Google Android 2.2 Further Supports ARM to Improve Performance and Functionality

27th May 2010
ES Admin
0
In conjunction with their annual Google I/O event, Google has announced the next release of the Android 2.2 platform. This latest release includes a large number of significant enhancements that further exploit the underlying ARM® architecture to improve performance and functionality. The latest release includes Google’s new Dalvik Just-In-Time (JIT) compiler that generates native Thumb®-2 code.
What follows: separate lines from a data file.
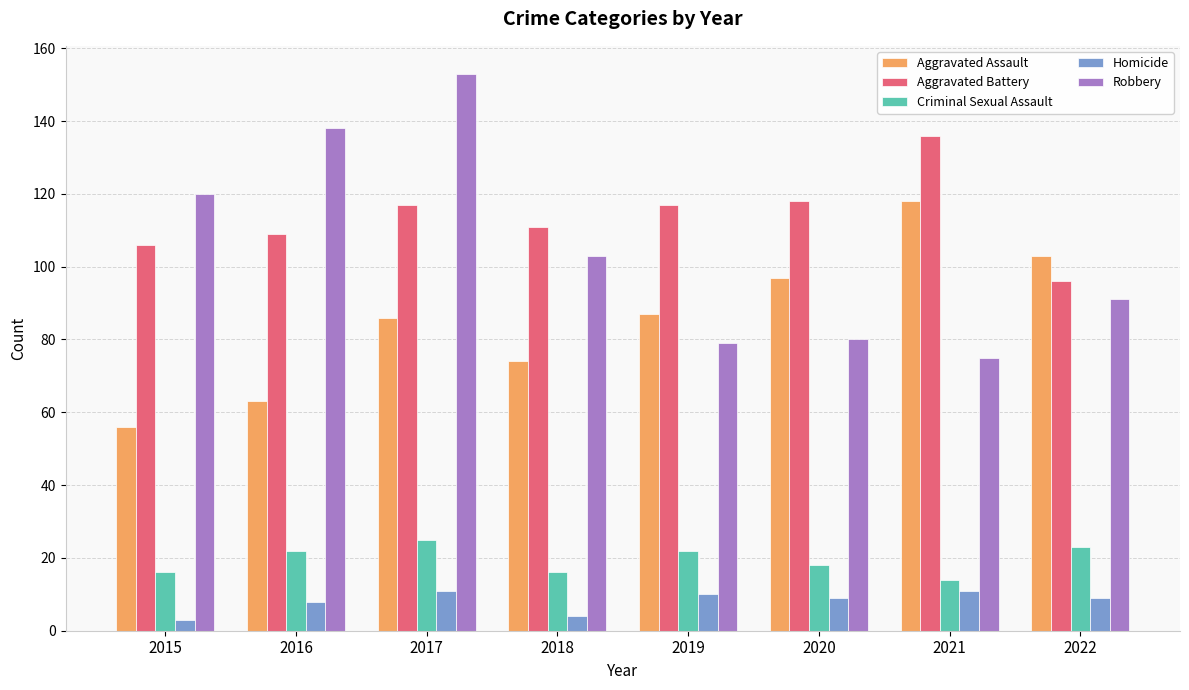

Reading left to right, list all the values displayed in this chart.

Aggravated Assault: 2015=56	2016=63	2017=86	2018=74	2019=87	2020=97	2021=118	2022=103
Aggravated Battery: 2015=106	2016=109	2017=117	2018=111	2019=117	2020=118	2021=136	2022=96
Criminal Sexual Assault: 2015=16	2016=22	2017=25	2018=16	2019=22	2020=18	2021=14	2022=23
Homicide: 2015=3	2016=8	2017=11	2018=4	2019=10	2020=9	2021=11	2022=9
Robbery: 2015=120	2016=138	2017=153	2018=103	2019=79	2020=80	2021=75	2022=91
The new ARM targeted JIT technology coupled with the code density advantages of the Thumb-2 instruction set provides a significant performance boost to the Dalvik Java application framework, resulting in improved application performance of up to two to five times and therefore even greater battery life.
The Android 2.2 release also brings enhanced support for native development on ARM via the new NDK 3.0 which includes native code debug and support for ARMv7 architecture VFP operations and the NEON™ SIMD architecture, enabling data processing parallelization to accelerate various functions like multi-media playback and graphics rendering. The ARM architecture-based NDK allows developers to produce performance intensive applications, such as 3D gaming and VoIP clients, some of which were demonstrated on ARM Powered Android phones at Google I/O.

Other enhancements include, but are not limited to, improved JavaScript performance and web page rendering speeds. Google demonstrated that V8 delivered a JavaScript speedup of up to two to three times that of the previous Android release. ARM is an active engineering contributor to the Google V8 project to optimize the performance of this core web technology.

All of these improvements for the ARM architecture, will be available immediately from the Android open source project at the time of the Android 2.2 release.